[Start of Attachment]

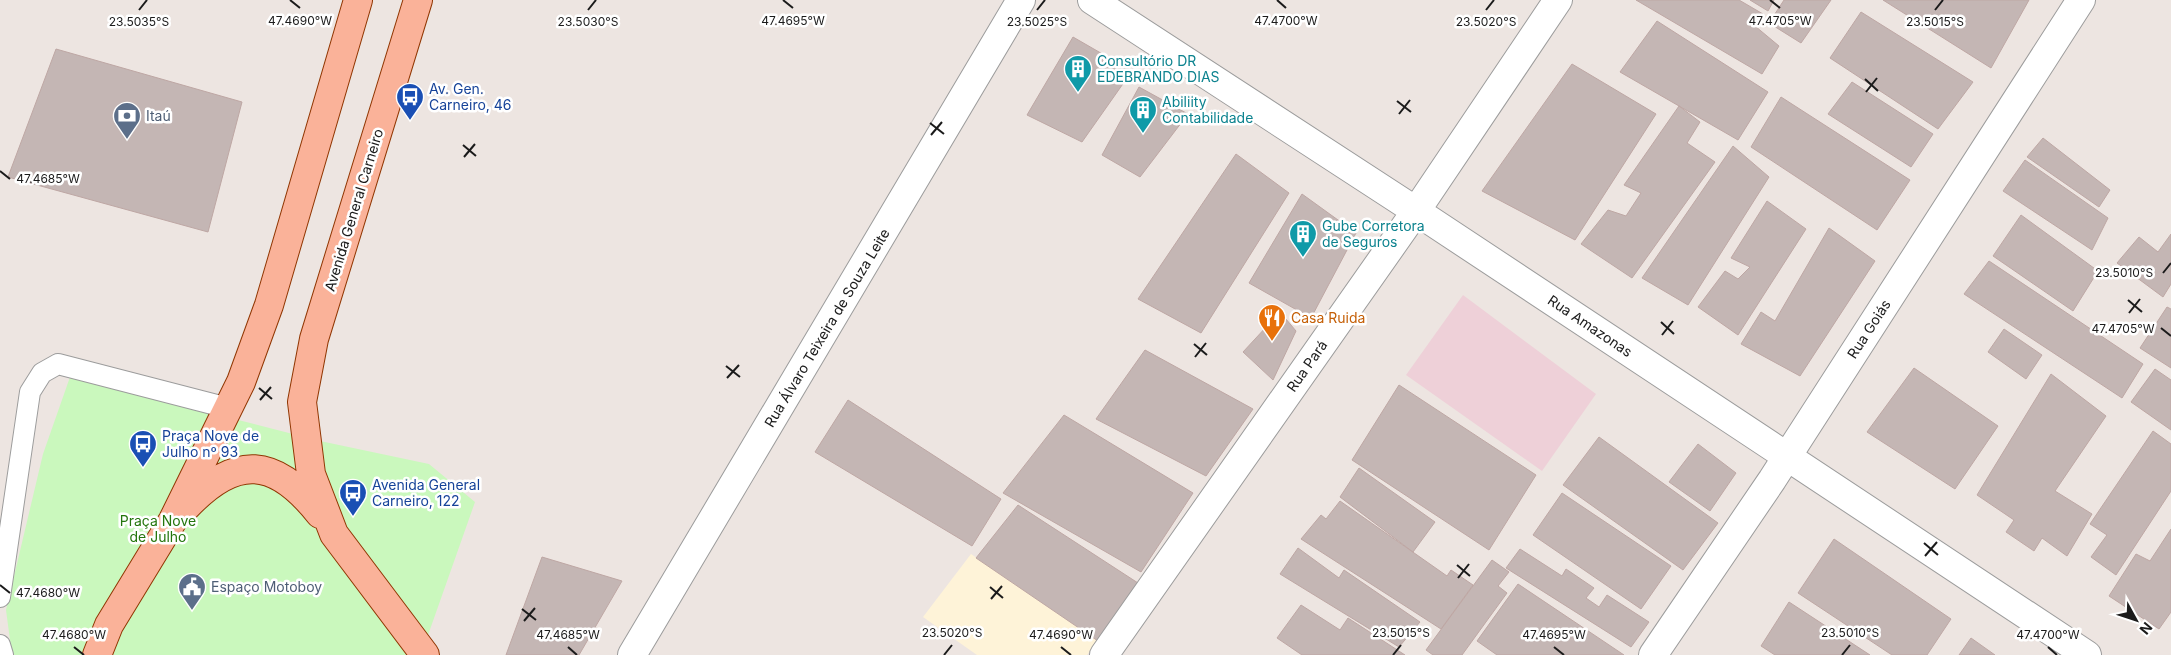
<svg xmlns="http://www.w3.org/2000/svg" width="2171" height="655" viewBox="0 0 2171 655" font-family="Inter,sans-serif">
<style>
.commercial{fill:#eed0d8}
.education{fill:#fef3d8}
.park{fill:#caf8bd}
.building{fill:#c4b6b4;stroke:#bea7a4}
.lines{fill:none;stroke-linecap:round;stroke-linejoin:round}
.lane-casing{stroke:#9c9c9c;stroke-width:22}
.street-casing{stroke:#9c9c9c;stroke-width:30}
.primary-casing{stroke:#903602;stroke-width:30}
.lane{stroke:#fff;stroke-width:20}
.street{stroke:#fff;stroke-width:28}
.primary{stroke:#fab299;stroke-width:28}
.ticks{fill:none;stroke:#1b1b1b;stroke-width:2}
.labels{text-anchor:middle;stroke-width:5;stroke-linejoin:round;paint-order:stroke}
.culture-label{font-size:14px;fill:#0d838f;stroke:#fff;text-anchor:start}
.transit-label{font-size:14px;fill:#164399;stroke:#fff;text-anchor:start}
.service-label{font-size:14px;fill:#4e5e75;stroke:#fff;text-anchor:start}
.street-label{font-size:14px;fill:#1b1b1b;stroke:#fff}
.food-label{font-size:14px;fill:#c56008;stroke:#fff;text-anchor:start}
.park-label{font-size:14px;fill:#24760d;stroke:#fff}
.ticks-label{font-size:12px;text-anchor:middle;fill:#1b1b1b;stroke:#fff;stroke-width:5;stroke-linejoin:round;paint-order:stroke}
</style>
<rect width="100%" height="100%" fill="#ede5e1"/>
<!-- commercial -->
<path class="commercial" d="M 1463,295 L 1596,394 L 1542,471 L 1406,375 Z"/>
<!-- education -->
<path class="education" d="M 971,554 L 1098,641 L 1087,655 L 977,655 L 923,617 Z"/>
<!-- park -->
<path class="park" d="M 70,377 L 320,441 L 429,464 L 475,502 L 421,655 L 12,655 L 6,610 L 43,454 Z"/>
<!-- building -->
<path class="building" d="M 1636,0 L 1739,0 L 1763,14 L 1755,26 L 1779,46 L 1762,74 Z
M 1750,0 L 1774,0 L 1768,11 Z
M 1784,0 L 1831,0 L 1801,43 L 1769,23 Z
M 1883,0 L 2029,0 L 1991,68 Z
M 1861,12 L 1973,82 L 1938,129 L 1830,58 Z
M 1657,21 L 1768,92 L 1738,140 L 1620,72 Z
M 1073,37 L 1132,71 L 1082,142 L 1027,115 Z
M 56,49 L 242,102 L 208,232 L 8,177 Z
M 1572,64 L 1656,114 L 1575,240 L 1482,191 Z
M 1852,82 L 1933,134 L 1911,167 L 1828,114 Z
M 1139,87 L 1188,114 L 1140,177 L 1102,155 Z
M 1781,97 L 1910,180 L 1877,230 L 1751,147 Z
M 1679,106 L 1700,122 L 1687,143 L 1715,162 L 1632,278 L 1581,244 L 1608,210 L 1626,216 L 1641,193 L 1624,185 Z
M 2043,138 L 2110,190 L 2099,207 L 2027,157 Z
M 1733,146 L 1769,177 L 1688,305 L 1642,278 Z
M 1236,154 L 1289,193 L 1201,333 L 1138,299 Z
M 2025,160 L 2108,218 L 2092,250 L 2003,191 Z
M 1302,194 L 1356,233 L 1311,318 L 1249,283 Z
M 1767,201 L 1806,229 L 1738,335 L 1698,307 L 1725,271 L 1738,279 L 1750,267 L 1731,258 Z
M 2021,215 L 2098,271 L 2073,311 L 1993,256 Z
M 1829,228 L 1875,261 L 1800,376 L 1741,344 L 1761,312 L 1775,321 Z
M 2171,234 L 2171,284 L 2163,297 L 2117,263 L 2139,237 L 2158,252 Z
M 1989,261 L 2143,364 L 2122,398 L 1964,294 Z
M 2167,307 L 2171,309 L 2171,368 L 2140,348 Z
M 1280,312 L 1296,331 L 1273,380 L 1243,352 Z
M 2004,329 L 2042,355 L 2026,379 L 1988,352 Z
M 1145,350 L 1253,409 L 1206,476 L 1096,419 Z
M 1914,368 L 1998,426 L 1955,489 L 1867,432 Z
M 2155,369 L 2171,380 L 2171,430 L 2131,402 Z
M 2051,374 L 2106,416 L 2055,491 L 2092,514 L 2067,556 L 2042,538 L 2034,551 L 2006,532 L 2014,520 L 1977,495 Z
M 1399,385 L 1536,475 L 1489,550 L 1352,460 Z
M 848,400 L 1001,499 L 972,546 L 815,452 Z
M 1064,415 L 1193,493 L 1141,572 L 1003,493 Z
M 2153,431 L 2171,444 L 2171,491 L 2116,575 L 2091,557 L 2107,535 L 2090,524 Z
M 1599,437 L 1718,523 L 1683,570 L 1563,485 Z
M 1698,444 L 1736,473 L 1710,511 L 1669,482 Z
M 1359,468 L 1435,522 L 1413,552 L 1340,497 Z
M 1562,493 L 1671,566 L 1641,609 L 1533,535 Z
M 1340,501 L 1447,576 L 1451,570 L 1473,585 L 1441,629 L 1301,539 L 1321,515 L 1326,519 Z
M 1018,505 L 1138,583 L 1098,641 L 976,558 Z
M 2171,529 L 2171,612 L 2159,629 L 2109,596 L 2136,554 L 2150,561 Z
M 1834,539 L 1951,619 L 1927,655 L 1892,655 L 1798,593 Z
M 1298,548 L 1339,578 L 1344,570 L 1420,622 L 1399,647 L 1280,574 Z
M 1520,549 L 1562,576 L 1566,569 L 1594,588 L 1586,598 L 1599,607 L 1607,595 L 1649,622 L 1631,647 L 1506,568 Z
M 542,557 L 622,581 L 579,655 L 506,655 Z
M 1492,560 L 1509,572 L 1498,586 L 1507,593 L 1462,655 L 1433,655 L 1426,650 Z
M 1518,584 L 1624,655 L 1497,655 L 1477,641 Z
M 1789,602 L 1870,655 L 1775,655 L 1761,646 Z
M 1301,605 L 1340,630 L 1348,618 L 1405,655 L 1302,655 L 1277,638 Z
M 1971,638 L 1995,655 L 1959,655 Z"/>
<g class="lines">
<defs>
<path id="lane" d="M 0,597 L 30,392 L 42,373 L 58,364 L 228,408
M 0,645 L 3,655"/>
<path id="street" d="M 1092,0 L 1416,211 L 2087,655
M 632,655 L 1021,0
M 1104,655 L 1416,211 L 1558,0
M 1653,655 L 1772,480 L 2081,0"/>
<path id="primary" d="M 418,0 L 314,339 L 302,402 L 311,474 L 334,534 L 425,655
M 186,507 C 236,454 275,457 320,514
M 97,655 L 109,625 L 173,520 L 241,382 L 269,305 L 358,0"/>
</defs>
<!-- lane casing -->
<use href="#lane" class="lane-casing"/>
<!-- street casing -->
<use href="#street" class="street-casing"/>
<!-- primary casing -->
<use href="#primary" class="primary-casing"/>
<!-- lane -->
<use href="#lane" class="lane"/>
<!-- street -->
<use href="#street" class="street"/>
<!-- primary -->
<use href="#primary" class="primary"/>
</g>
<!-- ticks -->
<path class="ticks" d="M 290,0 L 300,8M 783,0 L 793,8M 1277,0 L 1286,8M 1770,0 L 1780,8M 139,10 L 147,0M 588,10 L 596,0M 1037,10 L 1045,0M 1486,10 L 1494,0M 1935,10 L 1943,0M 1865,79 L 1878,91M 1866,92 L 1877,78M 1397,101 L 1411,112M 1399,114 L 1410,100M 930,123 L 944,134M 931,135 L 942,122M 463,145 L 476,156M 464,157 L 475,144M 0,171 L 10,179M 2163,273 L 2171,263M 2128,300 L 2142,312M 2129,313 L 2140,299M 1661,322 L 1674,334M 2161,328 L 2171,336M 1662,335 L 1673,321M 1194,344 L 1207,355M 1195,357 L 1206,343M 726,366 L 740,377M 727,378 L 739,365M 259,388 L 272,399M 260,400 L 271,387M 1924,543 L 1938,555M 1925,556 L 1937,542M 1457,565 L 1470,576M 1458,578 L 1469,564M 0,585 L 10,593M 990,587 L 1003,598M 991,599 L 1002,586M 522,609 L 536,620M 524,621 L 535,608M 74,647 L 84,655M 568,647 L 577,655M 1061,647 L 1071,655M 1554,647 L 1564,655M 2048,647 L 2057,655M 944,655 L 952,645M 1393,655 L 1401,645M 1842,655 L 1850,645"/>
<!-- icons -->
<defs>
<symbol id="building-pin" viewBox="-11 -11 22 30"><path d="M0 17L-7.5 6A9.5 9.5 0 1 1 7.5 6Z" fill="#0f9aa8" stroke="#fff"/><path d="M-4-6H4V6H1V3H-1V6H-4ZM-2.5-4.3h1.7v1.8h-1.7ZM.8-4.3h1.7v1.8H.8ZM-2.5-1h1.7V.8h-1.7ZM.8-1h1.7V.8H.8Z" fill="#fff"/></symbol>
<symbol id="bus-pin" viewBox="-11 -11 22 30"><path d="M0 17L-7.5 6A9.5 9.5 0 1 1 7.5 6Z" fill="#1a4fb4" stroke="#fff"/><path d="M-5-6H5V4H4V6H2V4H-2V6H-4V4H-5ZM-3.5-4V0h7V-4ZM-3.5 1.2v1.5H-2V1.2ZM2 1.2v1.5H3.5V1.2Z" fill="#fff"/></symbol>
<symbol id="bank-pin" viewBox="-11 -11 22 30"><path d="M0 17L-7.5 6A9.5 9.5 0 1 1 7.5 6Z" fill="#5c6f8a" stroke="#fff"/><path d="M-6-4H6V4H-6ZM0-2.3a2.3 2.3 0 1 0 0 4.6a2.3 2.3 0 1 0 0-4.6Z" fill="#fff"/></symbol>
<symbol id="restaurant-pin" viewBox="-11 -11 22 30"><path d="M0 17L-7.5 6A9.5 9.5 0 1 1 7.5 6Z" fill="#e8710a" stroke="#fff"/><path d="M-5-6h1v4h1v-4h1v4h1v-4h1v5L-1.5 .5V6h-2V.5L-5-1ZM5-6V6H3V1.5H1.5Q1.5-4 5-6Z" fill="#fff"/></symbol>
<symbol id="civic-pin" viewBox="-11 -11 22 30"><path d="M0 17L-7.5 6A9.5 9.5 0 1 1 7.5 6Z" fill="#5c6f8a" stroke="#fff"/><path d="M-.6-6.5H3V-4.5H.6V-3L4-1V1h2V6H-6V1h2V-1L-.6-3ZM-1.2 2.5V6h2.4V2.5Z" fill="#fff"/></symbol>
</defs>
<g fill-rule="evenodd">
<use href="#building-pin" x="1062" y="53" width="32" height="43"/>
<use href="#bus-pin" x="394" y="81" width="32" height="43"/>
<use href="#building-pin" x="1127" y="94" width="32" height="43"/>
<use href="#bank-pin" x="111" y="100" width="32" height="43"/>
<use href="#building-pin" x="1287" y="218" width="32" height="43"/>
<use href="#restaurant-pin" x="1256" y="302" width="32" height="43"/>
<use href="#bus-pin" x="127" y="428" width="32" height="43"/>
<use href="#bus-pin" x="337" y="477" width="32" height="43"/>
<use href="#civic-pin" x="176" y="571" width="32" height="43"/>
</g>
<g class="labels">
<!-- culture labels -->
<g class="culture-label">
<text x="1097" y="66">Consultório DR<tspan x="1097" dy="16">EDEBRANDO DIAS</tspan></text>
<text x="1162" y="107">Abiliity<tspan x="1162" dy="16">Contabilidade</tspan></text>
<text x="1322" y="231">Gube Corretora<tspan x="1322" dy="16">de Seguros</tspan></text>
</g>
<!-- transit labels -->
<g class="transit-label">
<text x="429" y="94">Av. Gen.<tspan x="429" dy="16">Carneiro, 46</tspan></text>
<text x="162" y="441">Praça Nove de<tspan x="162" dy="16">Julho nº 93</tspan></text>
<text x="372" y="490">Avenida General<tspan x="372" dy="16">Carneiro, 122</tspan></text>
</g>
<!-- service labels -->
<g class="service-label">
<text x="146" y="121">Itaú</text>
<text x="211" y="592">Espaço Motoboy</text>
</g>
<!-- street labels -->
<g class="street-label">
<text transform="translate(354 210) rotate(-73)" y="5">Avenida General Carneiro</text>
<text transform="translate(1590 326) rotate(34)" y="5">Rua Amazonas</text>
<text transform="translate(827 328) rotate(-59)" y="5">Rua Álvaro Teixeira de Souza Leite</text>
<text transform="translate(1869 329) rotate(-57)" y="5">Rua Goiás</text>
<text transform="translate(1307 366) rotate(-55)" y="5">Rua Pará</text>
</g>
<!-- food labels -->
<g class="food-label">
<text x="1291" y="323">Casa Ruida</text>
</g>
<!-- park labels -->
<g class="park-label">
<text x="158" y="526">Praça Nove<tspan x="158" dy="16">de Julho</tspan></text>
</g>
</g>
<g class="ticks-label">
<text x="300" y="25">47.4690°W</text>
<text x="1286" y="25">47.4700°W</text>
<text x="1780" y="25">47.4705°W</text>
<text x="793" y="25">47.4695°W</text>
<text x="139" y="26">23.5035°S</text>
<text x="588" y="26">23.5030°S</text>
<text x="1037" y="26">23.5025°S</text>
<text x="1486" y="26">23.5020°S</text>
<text x="1935" y="26">23.5015°S</text>
<text x="48" y="183">47.4685°W</text>
<text x="2124" y="277">23.5010°S</text>
<text x="2123" y="333">47.4705°W</text>
<text x="48" y="597">47.4680°W</text>
<text x="952" y="637">23.5020°S</text>
<text x="1401" y="637">23.5015°S</text>
<text x="1850" y="637">23.5010°S</text>
<text x="74" y="639">47.4680°W</text>
<text x="568" y="639">47.4685°W</text>
<text x="1061" y="639">47.4690°W</text>
<text x="1554" y="639">47.4695°W</text>
<text x="2048" y="639">47.4700°W</text>
</g>
<!-- north arrow -->
<g transform="translate(2136 620) rotate(130)" stroke="#ffffff" stroke-width="4" paint-order="stroke">
<path d="M0-4L9 19L0 12L-9 19Z" fill="#1b1b1b"/>
<text y="-8" font-size="14" font-weight="bold" text-anchor="middle" fill="#1b1b1b">N</text>
</g>
</svg>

[End of Attachment]

TASK OBJECTIVE: Restate word for word the entries above, starting at the line with "<!-- street casing -->" and ending at the line with "<!-- ticks -->", inclusive, and no others.

RESPONSE TO THIS TASK:
<!-- street casing -->
<use href="#street" class="street-casing"/>
<!-- primary casing -->
<use href="#primary" class="primary-casing"/>
<!-- lane -->
<use href="#lane" class="lane"/>
<!-- street -->
<use href="#street" class="street"/>
<!-- primary -->
<use href="#primary" class="primary"/>
</g>
<!-- ticks -->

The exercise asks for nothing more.